What: a testimonial or review from a past client showcasing how great you are.
Why: to convince your readers to inquire about working with you.
How: use your most glowing review and highlight the important or extra-nice parts.
When it comes to selecting a testimonial for your Services page, I’d go with the one that you think would really ~speak to~ the people who may be on the fence about inquiring.
If people are certain they want to work with you, they’ll glaze over your site, read the what’s included, maybe skim the About, and then inquire.
But if they’re on the fence, they’re much more likely to read everything—especially the details you choose to add to your Services page, which is why including a review with a ‘I almost didn’t, but I’m SO glad I did’ vibe is your best bet.
& speaking of testimonials—if you don’t yet know how to ask your clients for great ones, swipe my feedback form! You can download it for free, make a copy, and start sending feedback requests to your past clients ASAP rocky.
What: a section that explains to the reader whether or not they’re a good fit for you.
Why: to weed out the red flag clients, the wishy-washy inquirers, and anyone else who you don’t want to attract.
How: make a list (or a chart, or a table) of the reasons you are (or are not) the best fit, OR list the types of people you serve.
For Celeste, we chose the latter, but I choose the former for other clients all the time. (You’ll find an example right here if you scroll down to ‘we’re the perfect fit if…’)
I love the listing-out-people strategy (when it’s appropriate) because it really allows the client to see themselves in the copy.
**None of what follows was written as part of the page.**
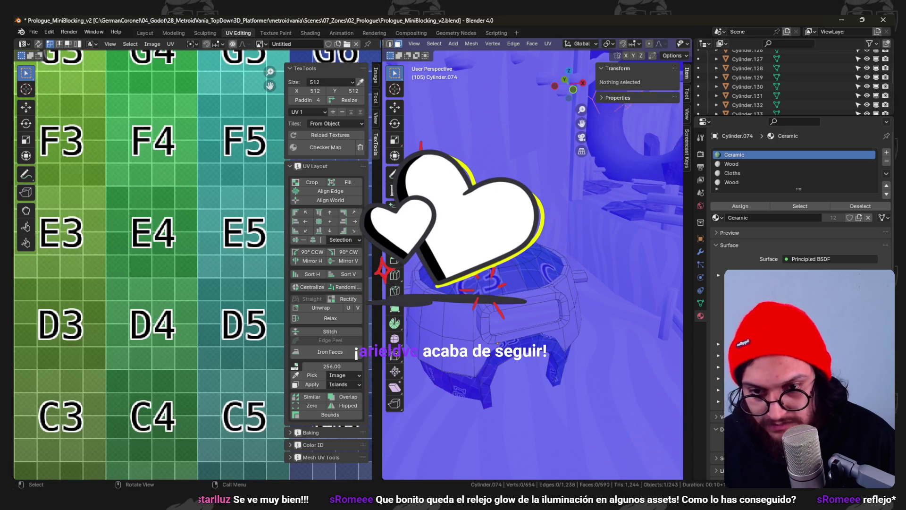
drag(519, 359, 548, 375)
And, in Celeste’s case, that was literally the direction we gave.
(Again, straight shooter.)
This is one of my most favorite segments of her entire site, because I got to be a little cheeky with my examples—I mean, who else would let me reference knowing how to work a boardroom but not a bedroom?! Absolutely iconic, that woman.
What: a call to action to inquire about working with you.
Why: so you get clients and money. 🙂
How: sum up the main benefit of working with you, and follow it up with a direct next step.
This is the perfect place to insert your reader’s true want—aka that thing deep down way beyond what they surface level want—and Celeste’s ideal client wants his sexy back a la Timberlake, so that’s exactly what we referenced.
Then, we ended off the page with an extremely clear next step, to eliminate any possible confusion about what to do now that they’ve reached the end of the Services page: book your consultation (with the button mapping to her Contact page).
& that’s it—your minimal Services page is complete!